EXTRACTED RECORDS Start Marker
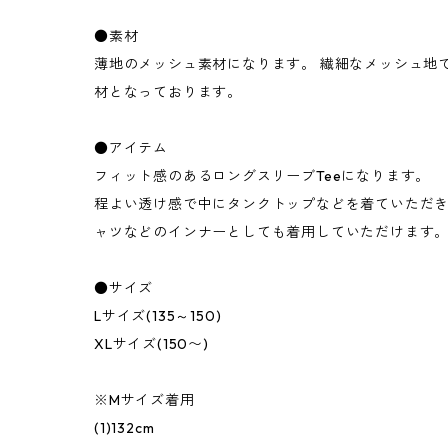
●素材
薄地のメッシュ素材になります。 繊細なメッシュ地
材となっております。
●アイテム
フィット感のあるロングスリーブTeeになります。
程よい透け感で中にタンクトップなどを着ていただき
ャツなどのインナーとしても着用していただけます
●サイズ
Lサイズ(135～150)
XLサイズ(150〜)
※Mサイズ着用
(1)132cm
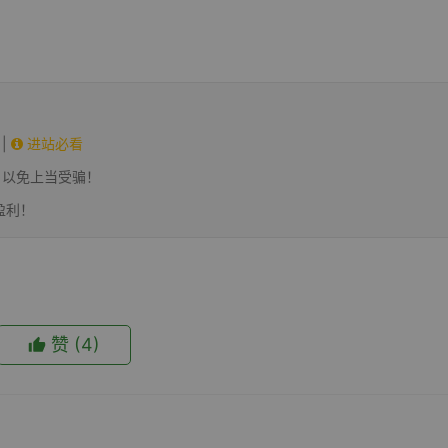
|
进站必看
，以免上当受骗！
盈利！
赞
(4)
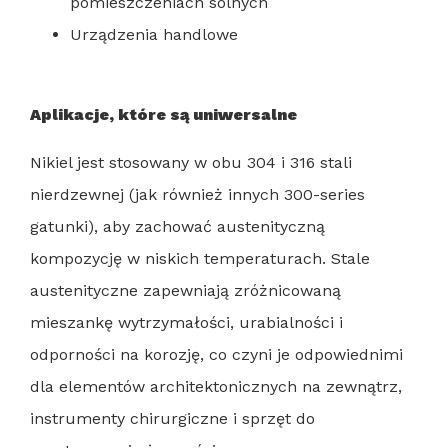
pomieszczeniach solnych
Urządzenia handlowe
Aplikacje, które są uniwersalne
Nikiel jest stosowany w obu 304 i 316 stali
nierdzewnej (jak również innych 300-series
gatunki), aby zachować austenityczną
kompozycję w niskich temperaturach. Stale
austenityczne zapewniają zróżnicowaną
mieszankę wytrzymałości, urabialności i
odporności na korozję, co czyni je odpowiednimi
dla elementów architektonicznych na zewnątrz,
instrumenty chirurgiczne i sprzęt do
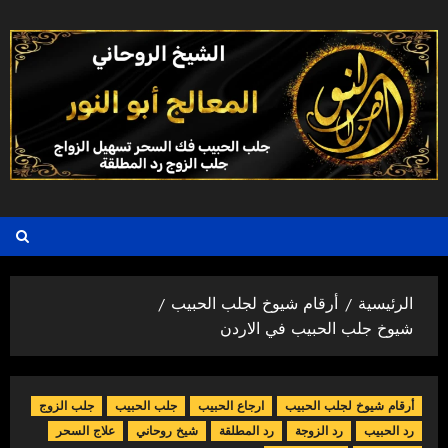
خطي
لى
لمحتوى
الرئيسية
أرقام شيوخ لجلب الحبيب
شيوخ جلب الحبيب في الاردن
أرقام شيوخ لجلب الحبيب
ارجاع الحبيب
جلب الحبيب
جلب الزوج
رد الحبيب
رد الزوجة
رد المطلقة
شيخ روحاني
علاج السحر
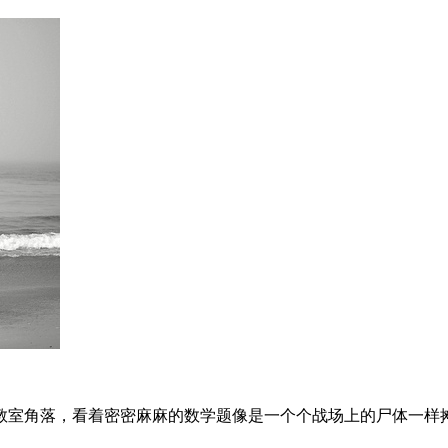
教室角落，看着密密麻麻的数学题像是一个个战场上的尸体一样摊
EXTRACTED RECORDS End Marker
▸ **EXERCISE INSTRUCTIONS**: Return every line of text from the rows above, unchanged and in the same order, and leave the pictures out.

▸ **WRITTEN RESPONSE**:
●素材
薄地のメッシュ素材になります。 繊細なメッシュ地
材となっております。
●アイテム
フィット感のあるロングスリーブTeeになります。
程よい透け感で中にタンクトップなどを着ていただき
ャツなどのインナーとしても着用していただけます
●サイズ
Lサイズ(135～150)
XLサイズ(150〜)
※Mサイズ着用
(1)132cm
|
进站必看
，以免上当受骗！
盈利！
赞
(4)
pomieszczeniach solnych
Urządzenia handlowe
Aplikacje, które są uniwersalne
Nikiel jest stosowany w obu 304 i 316 stali
nierdzewnej (jak również innych 300-series
gatunki), aby zachować austenityczną
kompozycję w niskich temperaturach. Stale
austenityczne zapewniają zróżnicowaną
mieszankę wytrzymałości, urabialności i
odporności na korozję, co czyni je odpowiednimi
dla elementów architektonicznych na zewnątrz,
instrumenty chirurgiczne i sprzęt do
خطي
لى
لمحتوى
الرئيسية
أرقام شيوخ لجلب الحبيب
شيوخ جلب الحبيب في الاردن
أرقام شيوخ لجلب الحبيب
ارجاع الحبيب
جلب الحبيب
جلب الزوج
رد الحبيب
رد الزوجة
رد المطلقة
شيخ روحاني
علاج السحر
教室角落，看着密密麻麻的数学题像是一个个战场上的尸体一样摊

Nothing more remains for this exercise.